O administrativo presencial, que foi o usado por Marisa no exemplo
acima, exige morar na Itália e a devida comprovação do fato. Porém,
é o mais rápido de todos, já que ocorre em torno de três meses depois que a
pessoa se fixa no país. Mas é nesse tipo de processo que as fraudes mais
acontecem, explica Renata. Ela conta que há assessorias que recebem os
brasileiros lá e tem esquemas armados com funcionários das prefeituras para
alegar a moradia. “O Brasil teve até cidadanias anuladas por conta dessas
fraudes. Milhares de brasileiros tiveram passaportes italianos recolhidos”,
diz. Por isso, vale ficar atento. O ICI, por exemplo, vai até a Itália,
verifica o domicílio, formaliza o contrato de aluguel, fixa a residência do
brasileiro e, depois, entra com o processo.
Já a terceira alternativa para
se conseguir a cidadania é o via consular, que ocorre no Brasil, com a documentação
apresentada no consulado italiano. Esse processo pode demorar até dez anos
para ser concluído, dependendo do tamanho da fila de cada consulado.
Existe algum
impedimento para a cidadania?
Sempre é necessário
verificar se você se insere no rol de impedimentos. Para isso, é preciso
saber se o seu antepassado quando chegou ao Brasil naturalizou-se brasileiro.

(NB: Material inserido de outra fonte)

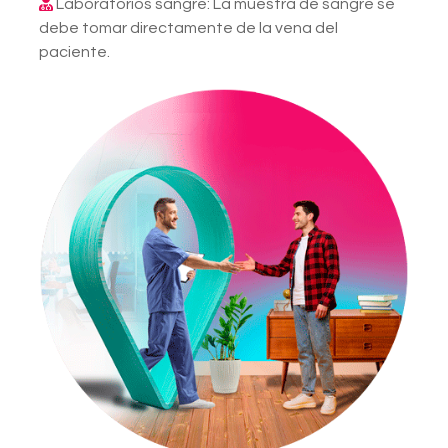
Laboratorios sangre: La muestra de sangre se
debe tomar directamente de la vena del
paciente.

Nesse caso, se os filhos nasceram antes da naturalização, eles ainda têm
direito. Outro impeditivo é com relação à cidadania passada pelas mães
aos filhos. Se o antepassado nasceu antes de 1948, quando houve a promulgação da
Constituição Republicana, ele não pode receber a cidadania da mãe. Este
caso de impedimento, comumente chamado de “caso de via materna” vale para os
processos de reconhecimento via consular ou via presencial na Itália. Ainda
assim, é possível solucionar este problema de via materna com o processo reconhecimento
de cidadania via judicial, que ocorre através de uma ação no Tribunal de
Roma, na Itália.
Quem vem de famílias da região de Trento poderia ter entrado com a requisição da cidadania até 2010. Passado esse prazo, não existe possibilidade de reconhecimento da cidadania. Outro impedimento é relacionado aos filhos nascidos de uma união que não o casamento. Nesse caso, o pai ou a mãe - que transmite a cidadania italiana - deve estar na certidão de nascimento do filho como declarante. Caso não conste, é preciso uma declaração especifica feita em cartório.
O que você só consegue
através de uma assessoria
O processo para conseguir
a cidadania inclui termos técnicos e curiosidades que muitas pessoas
leigas não têm acesso. Por isso, contar com uma assessoria especializada,
como o Instituto de Cidadania Italiana, pode ser importante.
Você sabe, por exemplo, o
que é apostilamento? É ele que substitui a legalização dos documentos. O
apostilamento passou a vigorar depois da adesão do Brasil ao Pacto de Haia. Por meio desse acordo, a
legalização do documento passa a não ser necessária, sendo substituída pelo
processo de apostilagem. Ou seja, é uma validação internacional do
documento.
Uma informação que muitos não têm é que, possuindo a cidadania italiana e o passaporte eletrônico, o cidadão é isento do visto de turismo para permanecer durante 90 dias nos Estados Unidos. Mas é necessário fazer o ESTA (Electronic System for Travel Authorization), preenchendo um formulário e pagando a taxa.
Há, também, uma obrigação para os cidadãos italianos que moram fora da Itália: manter o seu cadastro de AIRE (Anagrafe per gli Italiani Residenti all’Estero) atualizado junto ao consulado.